“Dialogue must deliver true change & real reforms. When we shake hands let us be agreeing to truly walk in the same direction, a new direction.
“Democracy can’t exist without a true commitment to happiness, freedom & peace. Our political impasse cannot continue.
“We stand firm on the principle that none but ourselves can bring about the true change we need. Real issues affecting us all must be at the heart of any dialogue.”
These were the words of Movement for Democratic Change leader Nelson Chamisa soon after holding talks with former South African President Thabo Mbeki.

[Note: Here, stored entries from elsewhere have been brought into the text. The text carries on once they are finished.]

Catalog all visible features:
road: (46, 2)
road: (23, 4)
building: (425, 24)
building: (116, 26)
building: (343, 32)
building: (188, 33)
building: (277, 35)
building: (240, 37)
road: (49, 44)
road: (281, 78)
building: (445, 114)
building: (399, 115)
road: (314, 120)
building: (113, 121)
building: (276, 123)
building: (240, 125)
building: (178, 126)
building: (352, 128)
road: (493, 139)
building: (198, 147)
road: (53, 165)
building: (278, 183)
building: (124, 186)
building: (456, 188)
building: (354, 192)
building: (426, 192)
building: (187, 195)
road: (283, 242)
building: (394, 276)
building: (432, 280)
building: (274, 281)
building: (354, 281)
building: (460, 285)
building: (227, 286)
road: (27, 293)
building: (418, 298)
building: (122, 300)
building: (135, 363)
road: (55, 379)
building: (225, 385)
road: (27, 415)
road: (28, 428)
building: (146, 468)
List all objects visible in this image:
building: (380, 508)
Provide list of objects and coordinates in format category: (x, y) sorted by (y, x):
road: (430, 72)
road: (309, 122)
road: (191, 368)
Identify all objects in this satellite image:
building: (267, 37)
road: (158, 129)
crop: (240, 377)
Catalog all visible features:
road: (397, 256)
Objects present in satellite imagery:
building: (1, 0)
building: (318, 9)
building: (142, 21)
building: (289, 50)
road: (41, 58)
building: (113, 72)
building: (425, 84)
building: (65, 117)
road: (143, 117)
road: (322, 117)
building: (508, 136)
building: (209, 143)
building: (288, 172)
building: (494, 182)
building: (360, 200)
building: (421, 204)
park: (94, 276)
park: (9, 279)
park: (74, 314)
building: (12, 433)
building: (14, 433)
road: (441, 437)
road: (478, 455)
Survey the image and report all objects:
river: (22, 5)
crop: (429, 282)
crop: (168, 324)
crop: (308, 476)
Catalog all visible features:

The immediate question was: Is Chamisa now willing to talk to Zimbabwe African National Union-Patriotic Front leader Emmerson Mnangagwa? Under what conditions since he has insisted for more than a year now that he won the July 2018 elections?
Mnangagwa, or Garwe as he is often referred to, insists he is going by the constitution. He won the elections and this was confirmed by the Constitutional Court after Chamisa went to the country’s highest court to challenge the election results.
The only thing that should have forced Mnangagwa to talk was the collapsing economy, but the threat seems to be fading away by the day.
Zimbabweans are now used to the fuel shortages, the power cuts and rising prices of basic goods. They still whine about how tough life is, but the threat of revolt seems to have faded away.
Mnangagwa’s lieutenants, most of whom are enjoying the gravy train, do not like him to talk to Chamisa for totally selfish reasons.
They are thriving from the chaos and will lose out if the situation returns to normal.
Chamisa’s lieutenants do not want him to talk to Mnangagwa either but for totally different reasons.
They are afraid they will lose out and have repeatedly told Chamisa not to talk to Mnangagwa saying this is political suicide and his supporters view it as selling out.
This apparently is the biggest threat to Chamisa’s political career. If he talks, he will lose his support base and can as well kiss goodbye to 2023. If he does not talk, his lieutenants who are already baying for his blood will take advantage by accusing him of holding the nation to ransom.
But Chamisa seems to have little choice. His refusal to accept a court ruling, no matter how unpalatable, seems to have out off some of his staunchiest Western supporters who insist that Zimbabwe should abide by the rule of law.
Whispers say they are now quietly backing one of his deputies, Tendai Biti, who continues to make noises now and again but may be quietly waiting for Chamisa to do himself out.